Enfin, le droit pénal de droit commun s’applique, qui n’a rien perdu de sa vigueur, notamment les délits d’homicide et de violences involontaires et le délit de mise en danger délibérée de la personne d’autrui. Ce dernier délit, créé par le nouveau code pénal, incrimine le fait d’exposer directement autrui à un risque grave par la violation manifestement délibérée d’une obligation particulière de sécurité ou de prudence imposée par la loi ou le règlement. Il a été utilisé à de nombreuses reprises pour condamner des chefs d’entreprise ayant négligé de respecter les règles techniques concernant la sécurité sur les lieux de travail.

La loi du 10 juillet 2000, censée limiter la responsabilité des élus locaux et, par ricochet, celle des chefs d’entreprise, n’a pas eu l’effet escompté. Même si ce dispositif semblait favorable aux dirigeants, souvent en lien indirect avec le dommage, les premières années de jurisprudence confirment que les cas « sécurité du travail » ne bénéficient d’aucune forme d’allègement.

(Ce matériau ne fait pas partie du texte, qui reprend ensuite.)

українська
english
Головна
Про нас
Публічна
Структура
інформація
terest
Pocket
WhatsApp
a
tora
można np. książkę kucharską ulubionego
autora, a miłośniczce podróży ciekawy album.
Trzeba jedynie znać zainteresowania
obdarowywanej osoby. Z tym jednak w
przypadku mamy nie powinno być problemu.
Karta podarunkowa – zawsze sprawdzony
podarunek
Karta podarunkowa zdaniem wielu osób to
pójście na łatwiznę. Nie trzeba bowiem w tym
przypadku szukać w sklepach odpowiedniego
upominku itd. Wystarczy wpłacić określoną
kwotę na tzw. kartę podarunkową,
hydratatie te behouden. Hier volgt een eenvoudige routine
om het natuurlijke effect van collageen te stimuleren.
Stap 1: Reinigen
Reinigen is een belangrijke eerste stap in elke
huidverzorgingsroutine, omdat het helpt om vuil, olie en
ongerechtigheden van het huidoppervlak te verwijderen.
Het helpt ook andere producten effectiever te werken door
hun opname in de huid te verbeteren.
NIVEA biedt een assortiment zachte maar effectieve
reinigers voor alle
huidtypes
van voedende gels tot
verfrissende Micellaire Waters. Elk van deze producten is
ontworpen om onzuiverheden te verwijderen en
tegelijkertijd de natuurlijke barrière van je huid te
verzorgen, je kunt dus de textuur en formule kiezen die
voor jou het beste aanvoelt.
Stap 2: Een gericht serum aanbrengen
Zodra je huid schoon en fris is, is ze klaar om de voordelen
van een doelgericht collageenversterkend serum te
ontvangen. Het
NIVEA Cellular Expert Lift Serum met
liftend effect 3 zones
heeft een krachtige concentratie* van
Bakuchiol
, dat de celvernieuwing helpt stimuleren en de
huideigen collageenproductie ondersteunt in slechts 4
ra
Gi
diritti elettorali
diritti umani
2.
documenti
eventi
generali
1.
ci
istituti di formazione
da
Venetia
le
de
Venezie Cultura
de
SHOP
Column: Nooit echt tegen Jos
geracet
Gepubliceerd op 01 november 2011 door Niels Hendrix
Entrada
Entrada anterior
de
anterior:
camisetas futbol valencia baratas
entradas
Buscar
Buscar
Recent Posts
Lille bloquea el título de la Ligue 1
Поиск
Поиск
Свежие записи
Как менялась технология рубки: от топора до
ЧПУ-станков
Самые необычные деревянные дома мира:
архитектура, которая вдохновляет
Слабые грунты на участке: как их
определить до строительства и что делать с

Une volonté politique hésitante

Ainsi, s’il existe bien un début de redéfinition ou de rééquilibrage de la responsabilité du chef d’entreprise, cette évolution est loin d’être achevée. La volonté politique est hésitante, car partagée. Il va falloir trouver les instruments nécessaires pour recentrer la responsabilité du chef d’entreprise sur le plan civil.

A cet égard, la loi du 9 mars 2004 dite Perben II, qui a élargi considérablement la responsabilité pénale des personnes morales, offre peut-être déjà un bon substitut à la responsabilité personnelle du chef d’entreprise. La responsabilité de la société pourrait prendre le relais de la responsabilité trop personnelle du chef d’entreprise. L’objectif final n’est-il pas que le préjudice subi par les victimes soit réparé ?

  1. Maxence Laugier, Bulletin Joly Sociétés, décembre 2003, p. 1231.
  2. Loi n° 2001-420 du 15 mai 2001 relative aux nouvelles régulations économiques loi n° 2003-591 du 2 juillet 2003 habilitant le gouvernement à simplifier le droit loi n° 2003-706 du 1er août 2003 de sécurité financière loi n° 2003-721 du 1er août 2003 pour l’initiative économique.